#### About this exercise
Quote the entries below from the line with "X01599Y00042D03*" through the line with "X012Y01185D03*", both ends included, and only those lines.

#### Data provided
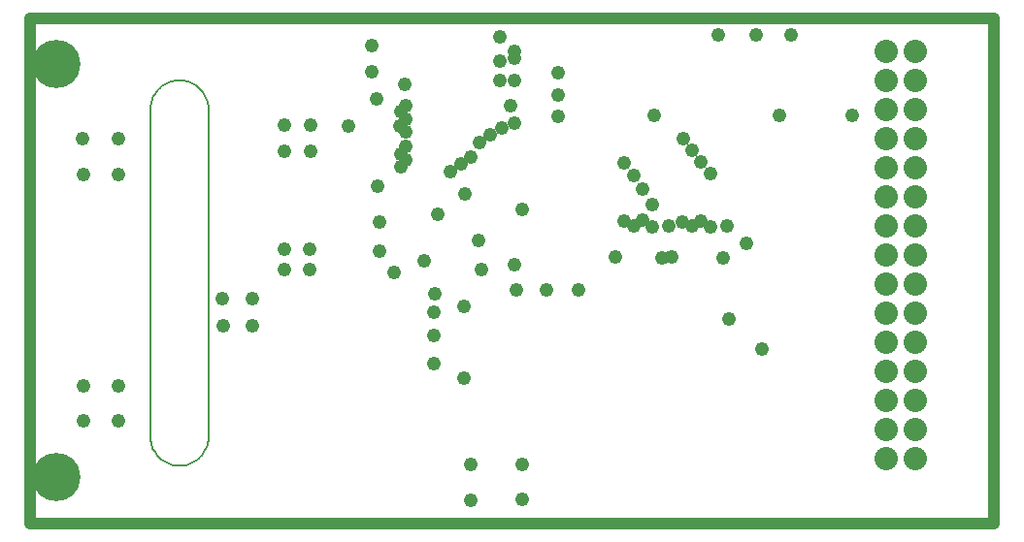
<source format=gbr>
%FSTAX23Y23*%
%MOIN*%
%SFA1B1*%

%IPPOS*%
%ADD13C,0.005000*%
%ADD51C,0.040000*%
%ADD52C,0.080000*%
%ADD53C,0.166000*%
%ADD54C,0.048000*%
%LNmb694-1*%
%LPD*%
G54D13*
X00524Y01263D02*
D01*
X00523Y01269*
X00523Y01276*
X00521Y01283*
X0052Y0129*
X00517Y01297*
X00515Y01303*
X00512Y01309*
X00508Y01315*
X00504Y01321*
X005Y01327*
X00495Y01332*
X0049Y01337*
X00485Y01341*
X00479Y01345*
X00474Y01349*
X00467Y01352*
X00461Y01355*
X00454Y01358*
X00448Y0136*
X00441Y01361*
X00434Y01362*
X00427Y01362*
X0042*
X00413Y01362*
X00406Y01361*
X00399Y0136*
X00393Y01358*
X00386Y01355*
X0038Y01352*
X00373Y01349*
X00368Y01345*
X00362Y01341*
X00357Y01337*
X00352Y01332*
X00347Y01327*
X00343Y01321*
X00339Y01315*
X00335Y01309*
X00332Y01303*
X0033Y01297*
X00327Y0129*
X00326Y01283*
X00324Y01276*
X00324Y01269*
X00324Y01263*
Y00138D02*
D01*
X00324Y00131*
X00324Y00124*
X00326Y00117*
X00327Y0011*
X0033Y00103*
X00332Y00097*
X00335Y00091*
X00339Y00085*
X00343Y00079*
X00347Y00073*
X00352Y00068*
X00357Y00063*
X00362Y00059*
X00368Y00055*
X00374Y00051*
X0038Y00048*
X00386Y00045*
X00393Y00042*
X00399Y0004*
X00406Y00039*
X00413Y00038*
X0042Y00038*
X00427*
X00434Y00038*
X00441Y00039*
X00448Y0004*
X00454Y00042*
X00461Y00045*
X00467Y00048*
X00474Y00051*
X00479Y00055*
X00485Y00059*
X0049Y00063*
X00495Y00068*
X005Y00073*
X00504Y00079*
X00508Y00085*
X00512Y00091*
X00515Y00097*
X00517Y00103*
X0052Y0011*
X00521Y00117*
X00523Y00124*
X00523Y00131*
X00524Y00138*
X-00086Y01573D02*
X03219D01*
X03218Y-00158D02*
X03219Y-00157D01*
Y01573*
X00324Y00138D02*
Y01263D01*
X00524Y00138D02*
Y01258D01*
X-00086Y-00158D02*
Y01573D01*
Y-00158D02*
X03218D01*
G54D51*
X-00089Y-0016D02*
Y01575D01*
X03221*
Y-0016D02*
Y01575D01*
X-00089Y-0016D02*
X03221D01*
G54D52*
X02949Y00063D03*
Y00163D03*
Y00263D03*
Y00363D03*
X02849Y00063D03*
Y00163D03*
Y00263D03*
Y00363D03*
Y01463D03*
X02949Y01363D03*
Y01463D03*
X02849Y01363D03*
X02949Y00463D03*
Y00563D03*
Y00663D03*
Y00763D03*
Y00863D03*
Y00963D03*
Y01063D03*
Y01163D03*
Y01263D03*
X02849Y00463D03*
Y00563D03*
Y00663D03*
Y00763D03*
Y00863D03*
Y00963D03*
Y01063D03*
Y01163D03*
Y01263D03*
G54D53*
X0Y0D03*
D03*
Y01418D03*
G54D54*
X02424Y00438D03*
X02309Y00542D03*
X01579Y00642D03*
X01794Y00643D03*
X01684D03*
X00094Y00313D03*
Y00193D03*
X00214D03*
Y00313D03*
X00674Y00612D03*
X00569D03*
X00674Y00518D03*
X00574D03*
X01084Y01482D03*
Y01392D03*
X01264Y00742D03*
X01112Y00777D03*
X01159Y00702D03*
X01524Y01512D03*
X02274Y01518D03*
X02404D03*
X02524D03*
X00784Y01208D03*
X00874D03*
X00784Y01118D03*
X00874D03*
X01424Y00042D03*
Y-00082D03*
X01599Y00042D03*
Y-00078D03*
X01724Y01388D03*
Y01313D03*
Y01238D03*
X01574Y01463D03*
X02246Y0086D03*
X02214Y00878D03*
X02183Y00862D03*
X02152Y00875D03*
X02046Y0086D03*
Y00935D03*
X02015Y00882D03*
X02014Y00988D03*
X01983Y00862D03*
Y01037D03*
X01952Y0088D03*
Y01078D03*
X01524Y01428D03*
Y01363D03*
X01574Y01438D03*
Y01363D03*
X02246Y01043D03*
X02214Y01083D03*
X02184Y01123D03*
X02154Y01163D03*
X0192Y00754D03*
X02079Y00753D03*
X02115Y00754D03*
X02289Y00753D03*
X01299Y00628D03*
X01296Y00565D03*
X01401Y00585D03*
X01297Y00485D03*
X01296Y0039D03*
X01401Y0034D03*
X01449Y00813D03*
X01574Y00728D03*
X00089Y01162D03*
X00214D03*
X00094Y01038D03*
X00214D03*
X00869Y00782D03*
X00784Y00783D03*
X01459Y00712D03*
X01105Y01D03*
X02369Y00802D03*
X02104Y00863D03*
X02304D03*
X00869Y00712D03*
X00784Y00713D03*
X01198Y01348D03*
X01575Y01215D03*
X0153Y012D03*
X0149Y01175D03*
X01455Y0115D03*
X01425Y011D03*
X0139Y01075D03*
X01355Y0105D03*
X012Y01275D03*
X01183Y01255D03*
X012Y0123D03*
X01181Y01206D03*
X012Y01185D03*
Y01135D03*
X01185Y0111D03*
X011Y013D03*
X01202Y01088D03*
X01185Y01065D03*
X01111Y00876D03*
X01403Y00972D03*
X01599Y0092D03*
X0131Y00902D03*
X0156Y01275D03*
X01004Y01205D03*
X02735Y01242D03*
X02485D03*
X02055D03*
M02*
</source>
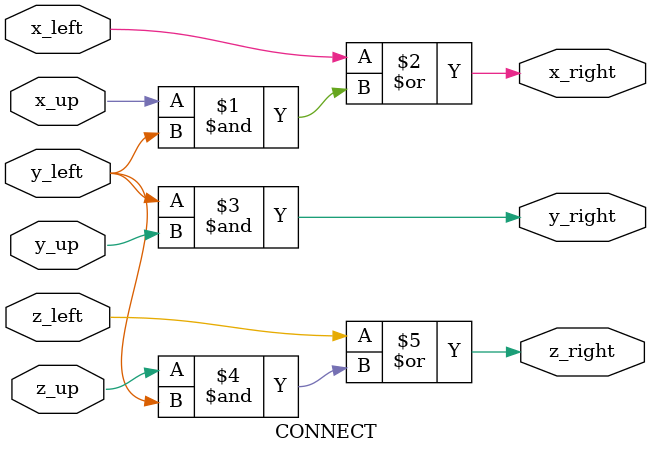
<source format=v>
module CONNECT 
(
input 	
		x_left,
		x_up,
		y_left,
		y_up,
		z_left,
		z_up,
output	
		x_right,
		y_right,
		z_right
);
				
assign x_right = x_left | 	 (x_up & y_left);
assign y_right = y_left & 			   y_up ;
assign z_right = z_left | 	 (z_up & y_left);

endmodule
</source>
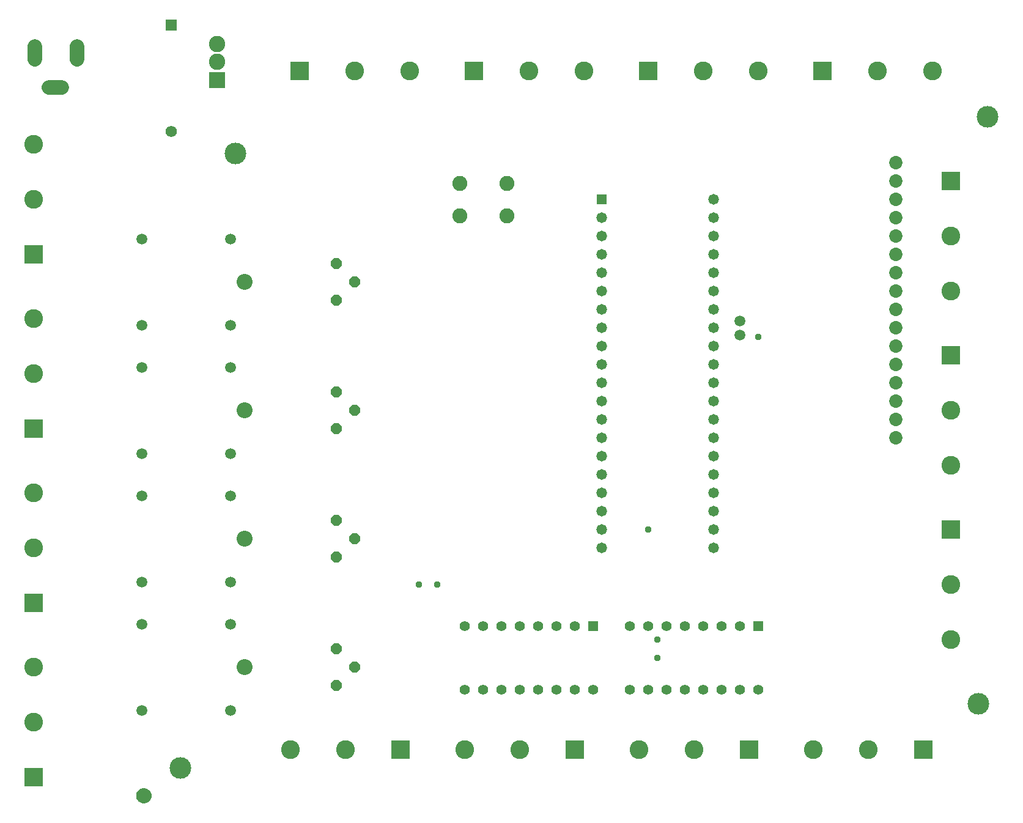
<source format=gbr>
G04 EAGLE Gerber RS-274X export*
G75*
%MOMM*%
%FSLAX34Y34*%
%LPD*%
%INSoldermask Bottom*%
%IPPOS*%
%AMOC8*
5,1,8,0,0,1.08239X$1,22.5*%
G01*
%ADD10R,1.561200X1.561200*%
%ADD11C,1.561200*%
%ADD12R,1.471200X1.471200*%
%ADD13C,1.471200*%
%ADD14R,2.258200X2.258200*%
%ADD15C,2.258200*%
%ADD16R,1.411200X1.411200*%
%ADD17C,1.411200*%
%ADD18C,2.003200*%
%ADD19C,2.213200*%
%ADD20C,1.511200*%
%ADD21P,1.649562X8X22.500000*%
%ADD22C,2.082800*%
%ADD23R,2.603200X2.603200*%
%ADD24C,2.603200*%
%ADD25C,1.853200*%
%ADD26C,3.003200*%
%ADD27C,0.959600*%

G36*
X243092Y-99380D02*
X243092Y-99380D01*
X243135Y-99368D01*
X243201Y-99361D01*
X244884Y-98910D01*
X244925Y-98891D01*
X244988Y-98872D01*
X246568Y-98135D01*
X246605Y-98109D01*
X246664Y-98080D01*
X248092Y-97080D01*
X248123Y-97048D01*
X248176Y-97009D01*
X249409Y-95776D01*
X249434Y-95740D01*
X249480Y-95692D01*
X250480Y-94264D01*
X250498Y-94223D01*
X250535Y-94168D01*
X251272Y-92588D01*
X251283Y-92545D01*
X251310Y-92484D01*
X251761Y-90801D01*
X251763Y-90770D01*
X251770Y-90748D01*
X251770Y-90733D01*
X251780Y-90692D01*
X251932Y-88955D01*
X251928Y-88911D01*
X251932Y-88845D01*
X251780Y-87108D01*
X251768Y-87065D01*
X251761Y-86999D01*
X251310Y-85316D01*
X251291Y-85275D01*
X251272Y-85212D01*
X250535Y-83632D01*
X250509Y-83595D01*
X250480Y-83536D01*
X249480Y-82108D01*
X249448Y-82077D01*
X249409Y-82024D01*
X248176Y-80791D01*
X248140Y-80766D01*
X248092Y-80720D01*
X246664Y-79720D01*
X246623Y-79702D01*
X246568Y-79665D01*
X244988Y-78928D01*
X244945Y-78917D01*
X244884Y-78890D01*
X243201Y-78439D01*
X243156Y-78436D01*
X243092Y-78420D01*
X241355Y-78268D01*
X241311Y-78272D01*
X241245Y-78268D01*
X239508Y-78420D01*
X239465Y-78432D01*
X239399Y-78439D01*
X237716Y-78890D01*
X237675Y-78909D01*
X237612Y-78928D01*
X236032Y-79665D01*
X235995Y-79691D01*
X235936Y-79720D01*
X234508Y-80720D01*
X234477Y-80752D01*
X234424Y-80791D01*
X233191Y-82024D01*
X233166Y-82060D01*
X233120Y-82108D01*
X232120Y-83536D01*
X232102Y-83577D01*
X232065Y-83632D01*
X231328Y-85212D01*
X231317Y-85255D01*
X231290Y-85316D01*
X230839Y-86999D01*
X230836Y-87044D01*
X230820Y-87108D01*
X230668Y-88845D01*
X230672Y-88889D01*
X230668Y-88955D01*
X230820Y-90692D01*
X230832Y-90735D01*
X230836Y-90769D01*
X230836Y-90785D01*
X230838Y-90790D01*
X230839Y-90801D01*
X231290Y-92484D01*
X231309Y-92525D01*
X231328Y-92588D01*
X232065Y-94168D01*
X232091Y-94205D01*
X232120Y-94264D01*
X233120Y-95692D01*
X233152Y-95723D01*
X233191Y-95776D01*
X234424Y-97009D01*
X234460Y-97034D01*
X234508Y-97080D01*
X235936Y-98080D01*
X235977Y-98098D01*
X236032Y-98135D01*
X237612Y-98872D01*
X237655Y-98883D01*
X237716Y-98910D01*
X239399Y-99361D01*
X239444Y-99364D01*
X239508Y-99380D01*
X241245Y-99532D01*
X241289Y-99528D01*
X241355Y-99532D01*
X243092Y-99380D01*
G37*
D10*
X279400Y977900D03*
D11*
X279400Y830900D03*
D12*
X875020Y736600D03*
D13*
X875020Y711200D03*
X875020Y685800D03*
X875020Y660400D03*
X875020Y635000D03*
X875020Y609600D03*
X875020Y584200D03*
X875020Y558800D03*
X875020Y533400D03*
X875020Y508000D03*
X875020Y482600D03*
X875020Y457200D03*
X875020Y431800D03*
X875020Y406400D03*
X875020Y381000D03*
X875020Y355600D03*
X875020Y330200D03*
X875020Y304800D03*
X875020Y279400D03*
X875020Y254000D03*
X1029980Y254000D03*
X1029980Y279400D03*
X1029980Y304800D03*
X1029980Y330200D03*
X1029980Y355600D03*
X1029980Y381000D03*
X1029980Y406400D03*
X1029980Y431800D03*
X1029980Y457200D03*
X1029980Y482600D03*
X1029980Y508000D03*
X1029980Y533400D03*
X1029980Y558800D03*
X1029980Y584200D03*
X1029980Y609600D03*
X1029980Y635000D03*
X1029980Y660400D03*
X1029980Y685800D03*
X1029980Y711200D03*
X1029980Y736600D03*
D14*
X342900Y901700D03*
D15*
X342900Y927050D03*
X342900Y952400D03*
D16*
X1092200Y145600D03*
D17*
X1066800Y145600D03*
X1041400Y145600D03*
X1016000Y145600D03*
X990600Y145600D03*
X965200Y145600D03*
X939800Y145600D03*
X914400Y145600D03*
X914400Y57600D03*
X939800Y57600D03*
X965200Y57600D03*
X990600Y57600D03*
X1016000Y57600D03*
X1041400Y57600D03*
X1066800Y57600D03*
X1092200Y57600D03*
D16*
X863600Y145600D03*
D17*
X838200Y145600D03*
X812800Y145600D03*
X787400Y145600D03*
X762000Y145600D03*
X736600Y145600D03*
X711200Y145600D03*
X685800Y145600D03*
X685800Y57600D03*
X711200Y57600D03*
X736600Y57600D03*
X762000Y57600D03*
X787400Y57600D03*
X812800Y57600D03*
X838200Y57600D03*
X863600Y57600D03*
D18*
X90700Y930800D02*
X90700Y948800D01*
X148700Y948800D02*
X148700Y930800D01*
X127700Y891800D02*
X109700Y891800D01*
D19*
X381000Y622300D03*
D20*
X361000Y562300D03*
X361000Y682300D03*
X239000Y562300D03*
X239000Y682300D03*
D19*
X381000Y88900D03*
D20*
X361000Y28900D03*
X361000Y148900D03*
X239000Y28900D03*
X239000Y148900D03*
D19*
X381000Y444500D03*
D20*
X361000Y384500D03*
X361000Y504500D03*
X239000Y384500D03*
X239000Y504500D03*
D19*
X381000Y266700D03*
D20*
X361000Y206700D03*
X361000Y326700D03*
X239000Y206700D03*
X239000Y326700D03*
D21*
X508000Y596900D03*
X533400Y622300D03*
X508000Y647700D03*
X508000Y63500D03*
X533400Y88900D03*
X508000Y114300D03*
X508000Y419100D03*
X533400Y444500D03*
X508000Y469900D03*
X508000Y241300D03*
X533400Y266700D03*
X508000Y292100D03*
D22*
X743712Y713994D03*
X678688Y713994D03*
X743712Y759206D03*
X678688Y759206D03*
D23*
X1320800Y-25400D03*
D24*
X1244600Y-25400D03*
X1168400Y-25400D03*
D23*
X1079500Y-25400D03*
D24*
X1003300Y-25400D03*
X927100Y-25400D03*
D23*
X596900Y-25400D03*
D24*
X520700Y-25400D03*
X444500Y-25400D03*
D23*
X838200Y-25400D03*
D24*
X762000Y-25400D03*
X685800Y-25400D03*
D23*
X939800Y914400D03*
D24*
X1016000Y914400D03*
X1092200Y914400D03*
D23*
X698500Y914400D03*
D24*
X774700Y914400D03*
X850900Y914400D03*
D23*
X1181100Y914400D03*
D24*
X1257300Y914400D03*
X1333500Y914400D03*
D23*
X457200Y914400D03*
D24*
X533400Y914400D03*
X609600Y914400D03*
D23*
X88900Y177800D03*
D24*
X88900Y254000D03*
X88900Y330200D03*
D23*
X88900Y-63500D03*
D24*
X88900Y12700D03*
X88900Y88900D03*
D23*
X88900Y419100D03*
D24*
X88900Y495300D03*
X88900Y571500D03*
D23*
X88900Y660400D03*
D24*
X88900Y736600D03*
X88900Y812800D03*
D23*
X1358900Y762000D03*
D24*
X1358900Y685800D03*
X1358900Y609600D03*
D23*
X1358900Y520700D03*
D24*
X1358900Y444500D03*
X1358900Y368300D03*
D23*
X1358900Y279400D03*
D24*
X1358900Y203200D03*
X1358900Y127000D03*
D25*
X1282700Y406400D03*
X1282700Y431800D03*
X1282700Y457200D03*
X1282700Y482600D03*
X1282700Y508000D03*
X1282700Y533400D03*
X1282700Y558800D03*
X1282700Y584200D03*
X1282700Y609600D03*
X1282700Y635000D03*
X1282700Y660400D03*
X1282700Y685800D03*
X1282700Y711200D03*
X1282700Y736600D03*
X1282700Y762000D03*
X1282700Y787400D03*
D26*
X1397000Y38100D03*
X292100Y-50800D03*
X368300Y800100D03*
X1409700Y850900D03*
D20*
X1066800Y568800D03*
X1066800Y548800D03*
D27*
X1092200Y546100D03*
X939800Y279400D03*
X952500Y127000D03*
X952500Y101600D03*
X622300Y203200D03*
X647700Y203200D03*
M02*

</source>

#### Response to this exercise
X01599Y00042D03*
Y-00078D03*
X01724Y01388D03*
Y01313D03*
Y01238D03*
X01574Y01463D03*
X02246Y0086D03*
X02214Y00878D03*
X02183Y00862D03*
X02152Y00875D03*
X02046Y0086D03*
Y00935D03*
X02015Y00882D03*
X02014Y00988D03*
X01983Y00862D03*
Y01037D03*
X01952Y0088D03*
Y01078D03*
X01524Y01428D03*
Y01363D03*
X01574Y01438D03*
Y01363D03*
X02246Y01043D03*
X02214Y01083D03*
X02184Y01123D03*
X02154Y01163D03*
X0192Y00754D03*
X02079Y00753D03*
X02115Y00754D03*
X02289Y00753D03*
X01299Y00628D03*
X01296Y00565D03*
X01401Y00585D03*
X01297Y00485D03*
X01296Y0039D03*
X01401Y0034D03*
X01449Y00813D03*
X01574Y00728D03*
X00089Y01162D03*
X00214D03*
X00094Y01038D03*
X00214D03*
X00869Y00782D03*
X00784Y00783D03*
X01459Y00712D03*
X01105Y01D03*
X02369Y00802D03*
X02104Y00863D03*
X02304D03*
X00869Y00712D03*
X00784Y00713D03*
X01198Y01348D03*
X01575Y01215D03*
X0153Y012D03*
X0149Y01175D03*
X01455Y0115D03*
X01425Y011D03*
X0139Y01075D03*
X01355Y0105D03*
X012Y01275D03*
X01183Y01255D03*
X012Y0123D03*
X01181Y01206D03*
X012Y01185D03*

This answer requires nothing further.